Let's denote the total number of apples Sara picked as \( x \).
From the problem, we know she discarded 110 apples, so the number of apples remaining after discarding is:
\[ x - 110 \]
Out of the remaining apples, 300 were made into cider. Therefore, the number of apples sold as fresh fruit is:
\[ (x - 110) - 300 = x - 410 \]
Now, to find the fraction of the total apples picked that were sold as fresh fruit, we need to express this quantity as a fraction of \( x \):
\[ \text{Fraction of apples sold as fresh fruit} = \frac{x - 410}{x} \]

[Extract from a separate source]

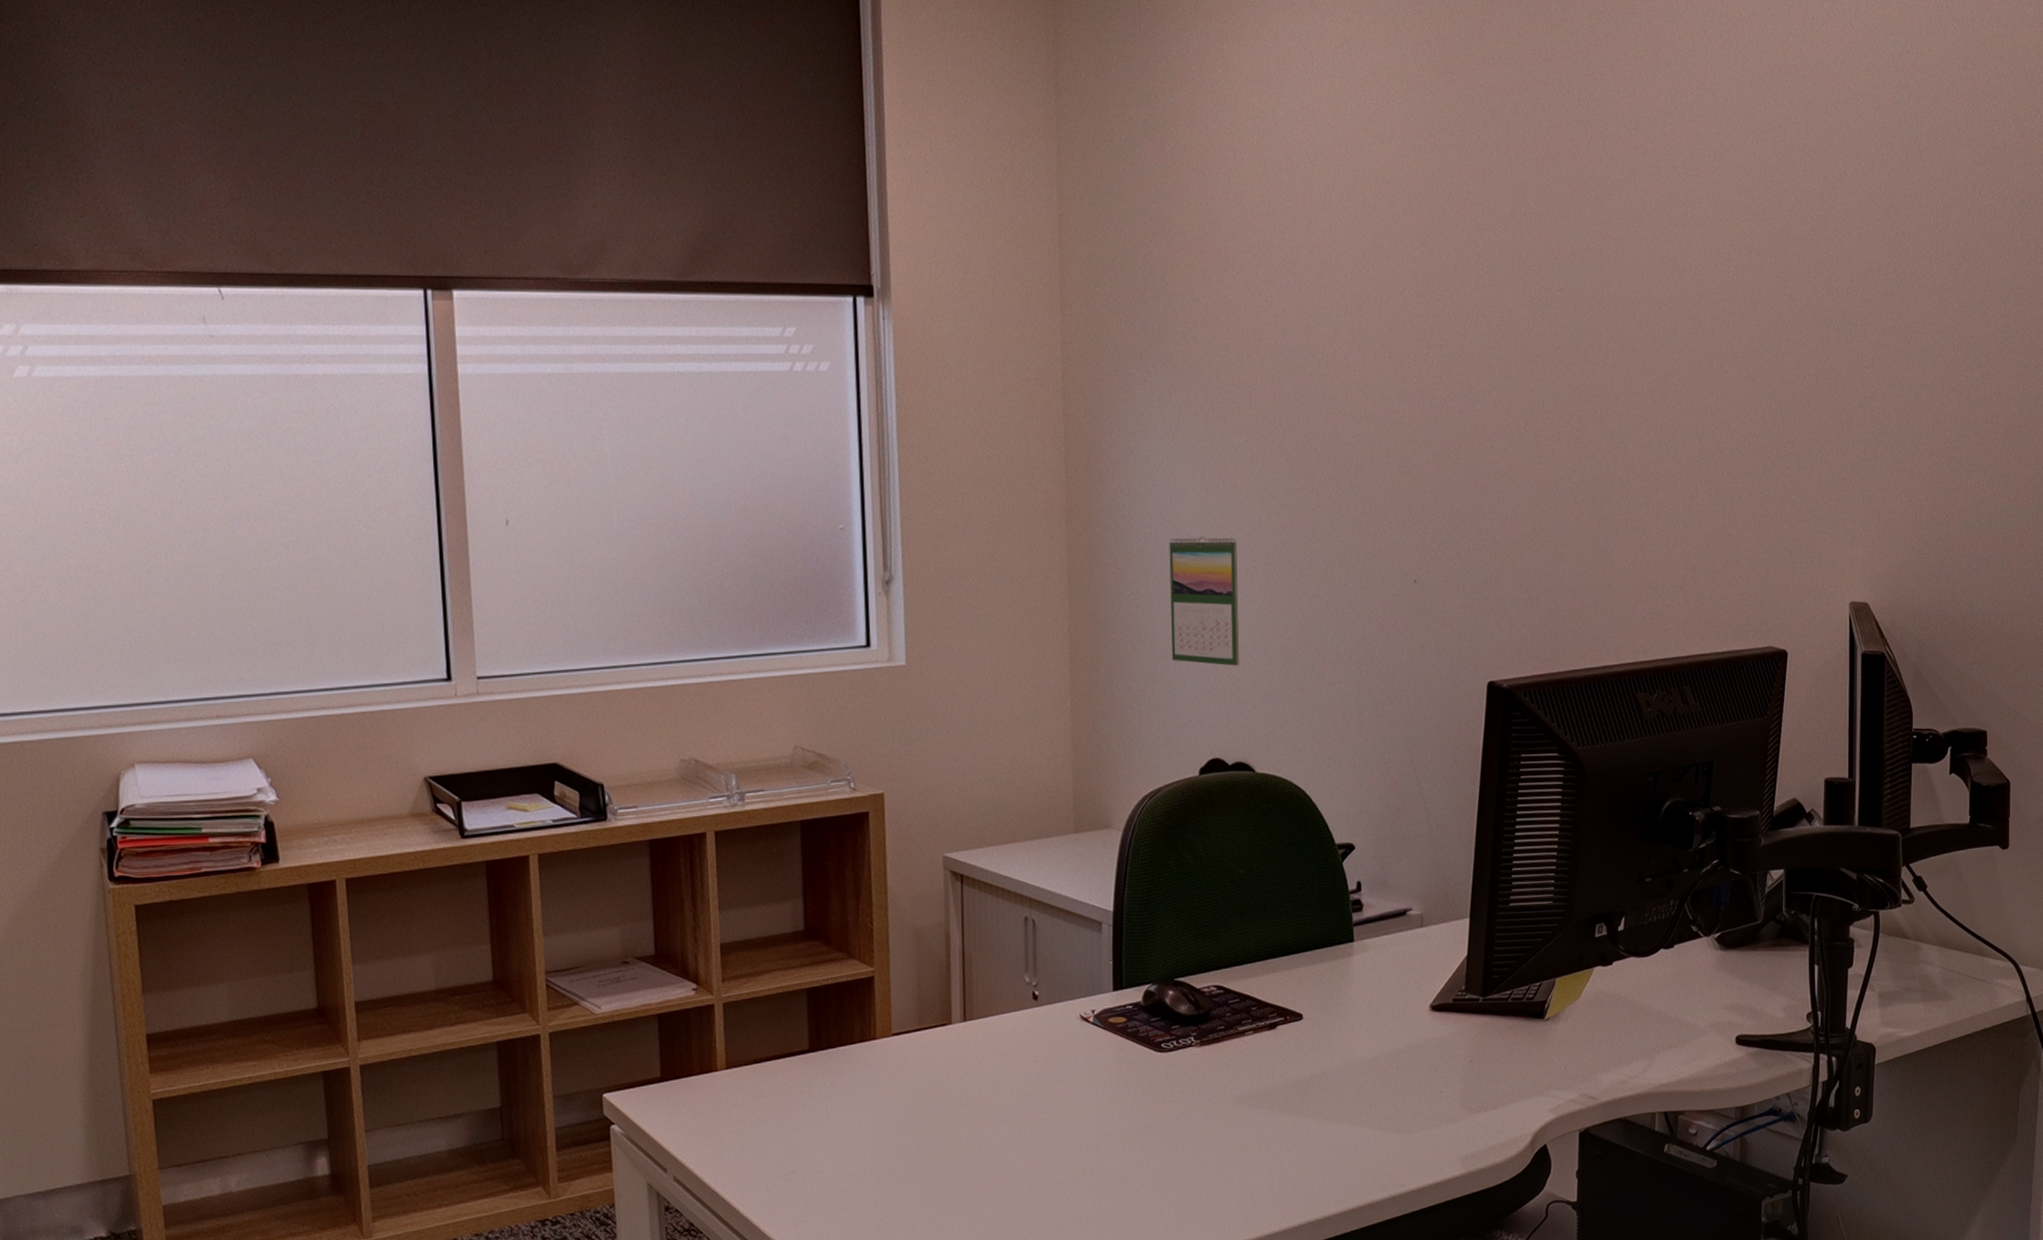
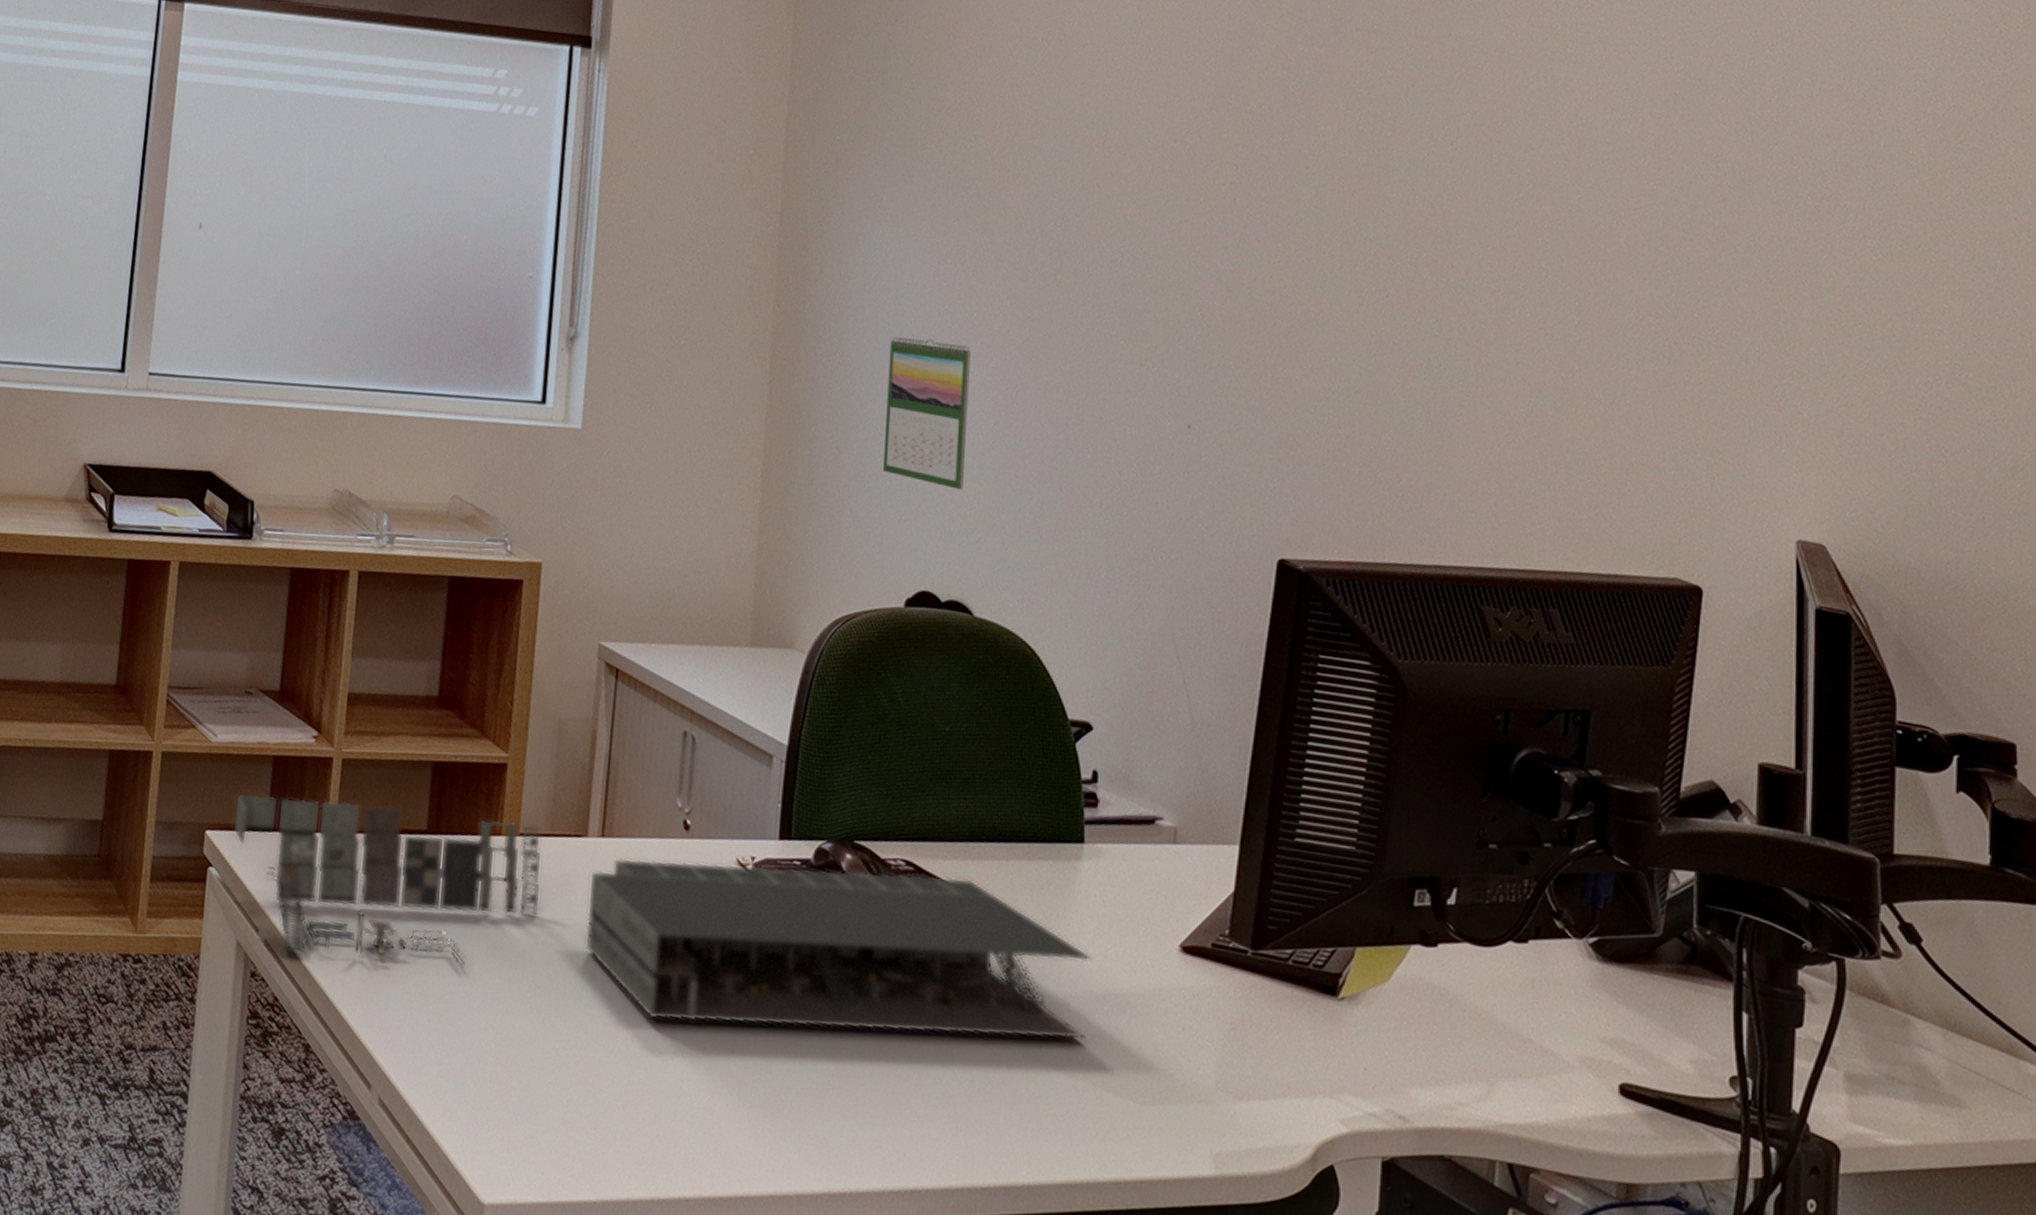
architectural model: none [627,990,1366,1182] -> present [232,794,1092,1040]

To simplify this fraction, we can rewrite it as:
\[ 1 - \frac{410}{x} \]
Now, we need to determine \( x \). We know that \( x - 110 \) (remaining apples) had 300 apples made into cider, which means:
\[ x - 110 \geq 300 \]
This implies:
\[ x \geq 410 \]
If \( x = 410 \), then all apples except the ones discarded would be made into cider, leaving no apples to be sold as fresh fruit.
Assuming \( x > 410 \), \( x - 410 \) will be positive and hence we can conclude there are fresh apples sold.
Now substituting values greater than \( 410 \) for \( x \):
If we take \( x = 500 \) as an example, then:
\[ x - 410 = 500 - 410 = 90 \]
So the fraction of total apples sold as fresh fruit becomes:
\[ \frac{90}{500} = \frac{9}{50} \]
Thus, the fraction of the total apples picked that were sold as fresh fruit is:
\[ \frac{x - 410}{x} \]
If we express this in terms of fractions, we find that the result will always depend on the specific total picked greater than 410. For any specific value of \( x > 410 \), you can determine the fraction.
However, to find a precise numerical answer, we need more information about the total picked. Assuming an arbitrary value, we find the fraction, otherwise, we can summarize that the fraction of fresh sold is:
\[ \frac{x - 410}{x} \]
This is the required answer for any value of \( x \) greater than 410.